Перед быком помахали красной тряпкой, и бык тут же реагировал на это с предсказуемым безрассудством.

«Никто не может потребовать от меня развода с моей женой! — гордо возразил я. — Я скорее отдам весь мир, но не нарушу брачной клятвы!»

«Тогда добро пожаловать в нищету, и скатертью дорога! — воскликнул Люций Клайд и, вызвав помощника, презрительно распорядился: — Выбросьте отсюда этого мальчишку, понятно? Эти упрямые сосунки-паяцы всегда чертовски скучны». — «Я сюда еще вернусь! — выкрикнул я. — Вернусь и сяду в ваше кресло!» Я вылетел из кабинета, пробежал через весь зал, вырвался на улицу и... столкнулся с Джейсоном Да Костой.

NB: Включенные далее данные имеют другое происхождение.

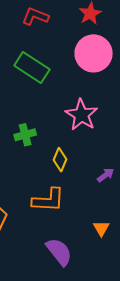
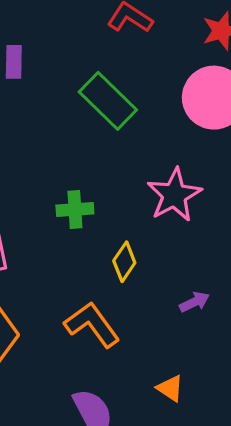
orange L-shape: (48, 200) -> (92, 325), turned -140
orange triangle: (101, 228) -> (170, 388), turned -36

В двадцать четыре года он уже стал младшим партнером моего дяди, и об его успехе говорили на Уолл-стрите. «О, чемпион ньюпортского теннисного корта!» — протяжно проговорил он. — Я думал, что вы шатаетесь по Европе, уткнув нос в учебник латинского языка... впрочем, нет, я совсем забыл! Вы же женились на горничной! Несколько опрометчиво, не так ли? Но я полагал, что при вашей, так сказать, наследственности вас было невозможно представить способным на отцовство. Могу ли я просить вас принять мои поздравления?»

Я замахнулся, чтобы дать ему пощечину. Он рассмеялся, уклоняясь от удара, и легко взбежал по лестнице во дворец, который в один прекрасный день должен был перейти к нему. Я посмотрел ему вслед, и между моим бурным гневом и ненавистью во мне пустило корни крайнее честолюбие, поставившее меня на кровавую дорогу мести.